WORK REQUIRED: Find every line in the saved entries below that contains the word "Interview", matching case exactly, and copy each of those lines.

(Saved entries)
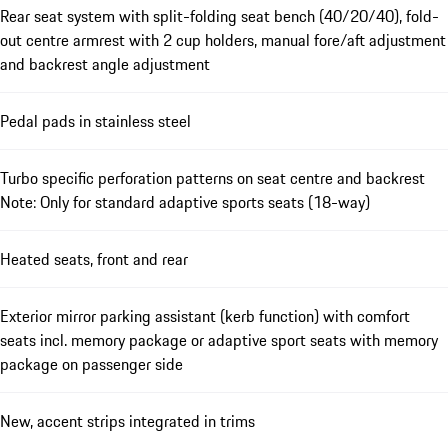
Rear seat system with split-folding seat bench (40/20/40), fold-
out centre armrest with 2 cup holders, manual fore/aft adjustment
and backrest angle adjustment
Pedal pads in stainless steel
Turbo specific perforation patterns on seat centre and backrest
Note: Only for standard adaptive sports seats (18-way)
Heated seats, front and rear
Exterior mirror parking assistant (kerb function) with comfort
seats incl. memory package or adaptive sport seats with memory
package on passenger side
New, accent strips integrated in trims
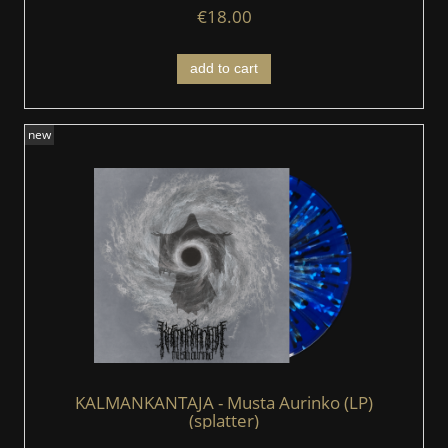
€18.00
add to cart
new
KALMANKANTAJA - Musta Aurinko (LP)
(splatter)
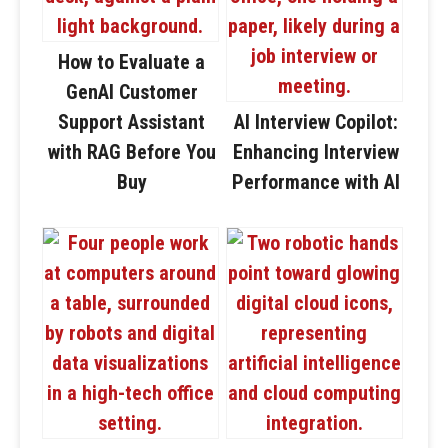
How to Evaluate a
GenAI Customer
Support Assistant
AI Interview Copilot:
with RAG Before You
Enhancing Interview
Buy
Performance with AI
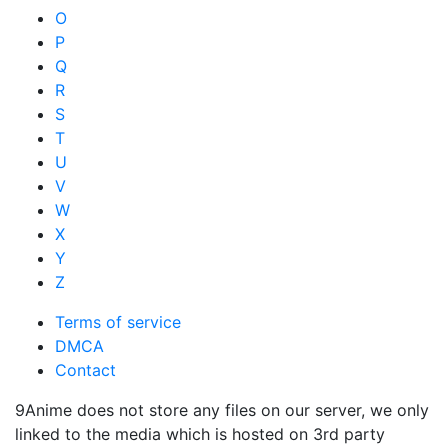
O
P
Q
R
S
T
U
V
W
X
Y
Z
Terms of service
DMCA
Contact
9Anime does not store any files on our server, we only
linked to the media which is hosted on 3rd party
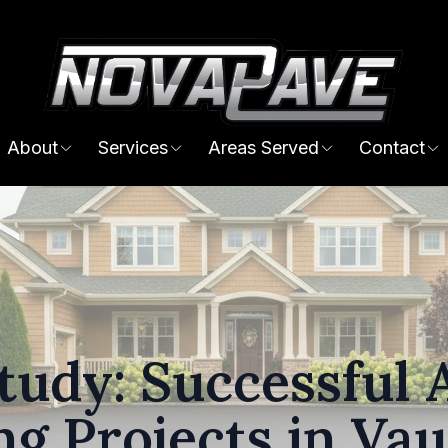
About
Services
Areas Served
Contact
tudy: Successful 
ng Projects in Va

RESPONSE TO THE EXERCISE:
AI Interview Copilot:
Enhancing Interview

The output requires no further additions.